### TEXTE FOURNI
::::

FIFDH 2025 : le cinéma face au monde qui s’effondre sous nos yeux

La 23e édition du FIFDH se déroulera à Genève du 7 au 16 mars 2025. Comme chaque année depuis 2003, de très nombreux films et documentaires et des experts et activistes en provenance de toute la planète sont au programme, présenté ce jeudi en conférence de presse. Face à l’arrivée au pouvoir de Donald Trump et la montée des extrêmes droites partout sur la planète, l’incontournable festival de cinéma sur les droits humains ne pouvait pas faire l’impasse sur ce contexte global extrêmement menaçant, n’épargnant personne, pas même la Suisse.

Ce jeudi 13 février 2025 est une matinée particulièrement maussade pour les journalistes qui traversent sous une pluie battante la Place Neuve afin de se rendre à la conférence de presse, prévue à 11h au Grütli, de l’équipe du FIFDH (Festival du film et forum international sur les droits humains)[1]. La petite salle dédiée se remplit peu à peu, et comme chaque année, l’équipe du festival a organisé une conférence au cordeau, avec dossier de presse détaillé et illustré et présentation rythmée à la minute près de chacun des protagonistes. Nous sommes en Suisse pour les non-initiés, et qu’il pleuve, qu’il vente ou qu’il neige, l’organisation ne souffre pas l’approximation ou l’improvisation.

::::

### DONNÉES EXTRAITES
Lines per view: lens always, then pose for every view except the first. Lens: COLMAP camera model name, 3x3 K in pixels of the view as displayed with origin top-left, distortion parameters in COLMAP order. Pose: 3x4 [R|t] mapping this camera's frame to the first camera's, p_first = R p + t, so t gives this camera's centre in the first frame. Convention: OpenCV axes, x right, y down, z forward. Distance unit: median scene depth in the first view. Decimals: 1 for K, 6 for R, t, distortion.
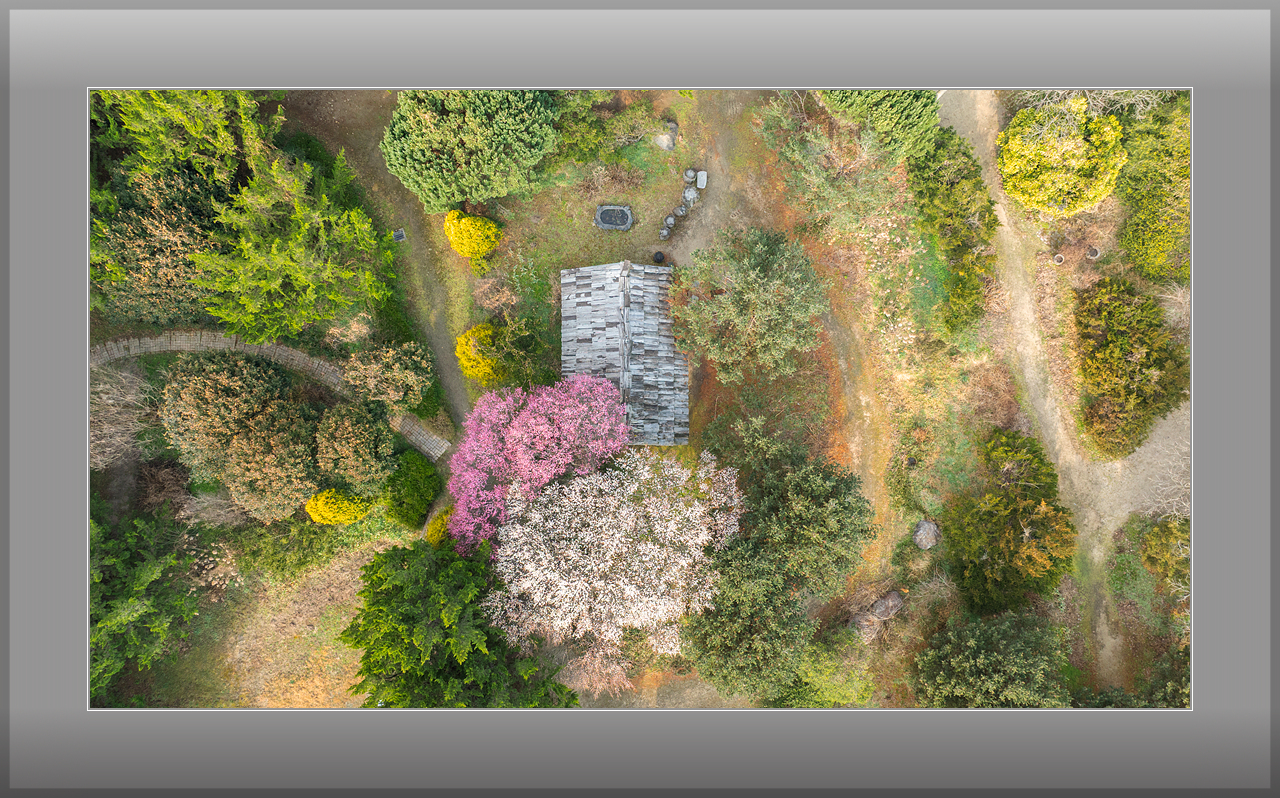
lens RADIAL K [[778.9, 0, 641.9], [0, 778.9, 402.1], [0, 0, 1]] dist [-0.034658, 0.033624]
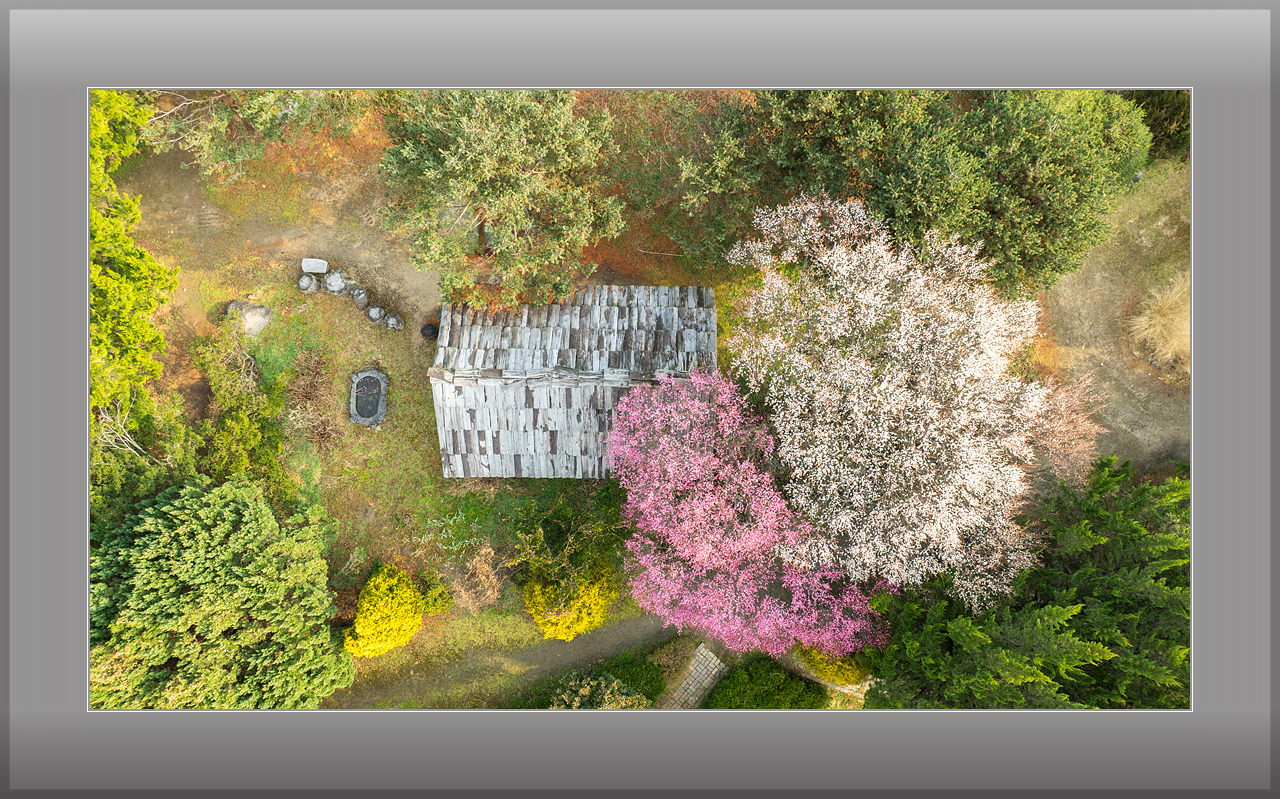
lens RADIAL K [[779.0, 0, 641.1], [0, 779.0, 399.6], [0, 0, 1]] dist [-0.036791, 0.035548]
pose [[0.017548, -0.999803, 0.009296, -0.043968], [0.998813, 0.017952, 0.045290, -0.036470], [-0.045448, 0.008491, 0.998931, 0.355479]]
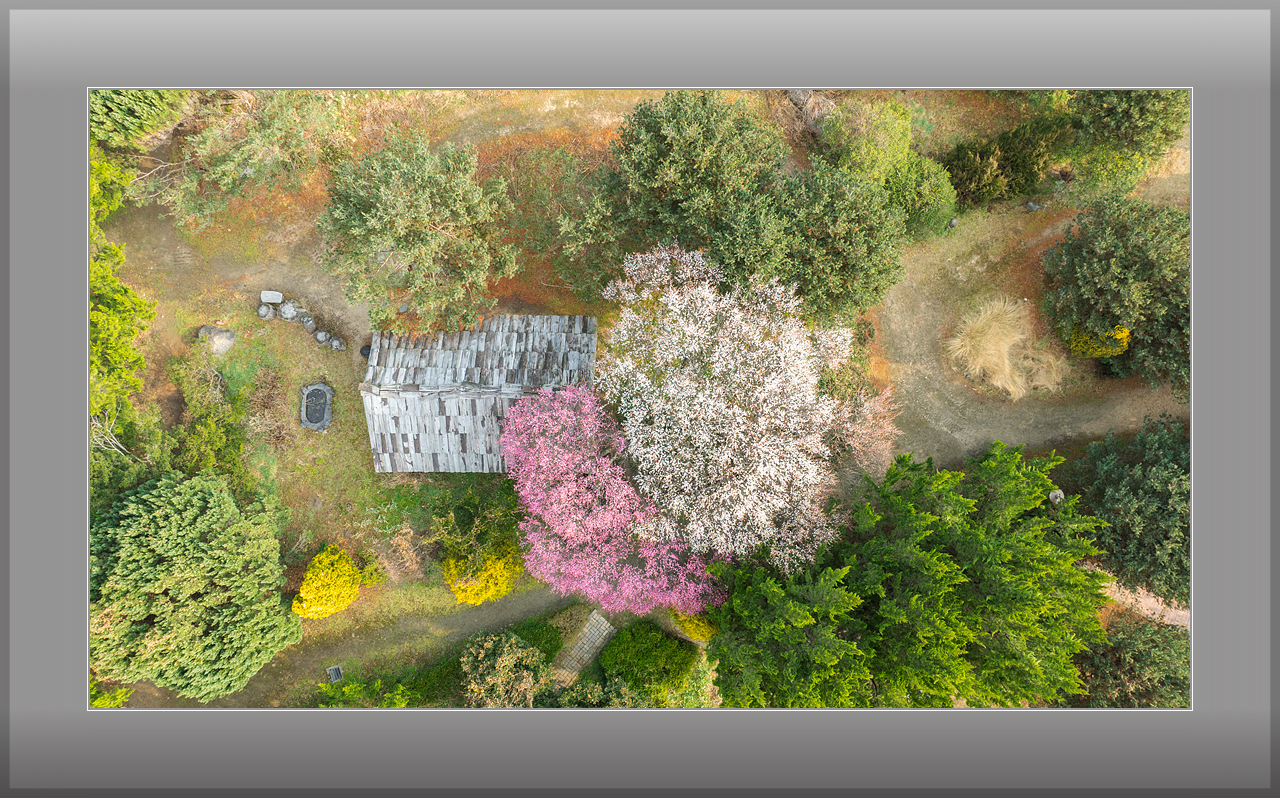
lens RADIAL K [[778.9, 0, 642.4], [0, 778.9, 399.6], [0, 0, 1]] dist [-0.034658, 0.033624]
pose [[0.015468, -0.999794, 0.013142, -0.037681], [0.998030, 0.016238, 0.060608, 0.056530], [-0.060809, 0.012179, 0.998075, 0.195644]]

::::

Recopiez l'article sur le FIFDH 2025 depuis « La 23e édition » jusqu'à « même la Suisse. » compris, en remplaçant « Genève » par « Lausanne ».

La 23e édition du FIFDH se déroulera à Lausanne du 7 au 16 mars 2025. Comme chaque année depuis 2003, de très nombreux films et documentaires et des experts et activistes en provenance de toute la planète sont au programme, présenté ce jeudi en conférence de presse. Face à l’arrivée au pouvoir de Donald Trump et la montée des extrêmes droites partout sur la planète, l’incontournable festival de cinéma sur les droits humains ne pouvait pas faire l’impasse sur ce contexte global extrêmement menaçant, n’épargnant personne, pas même la Suisse.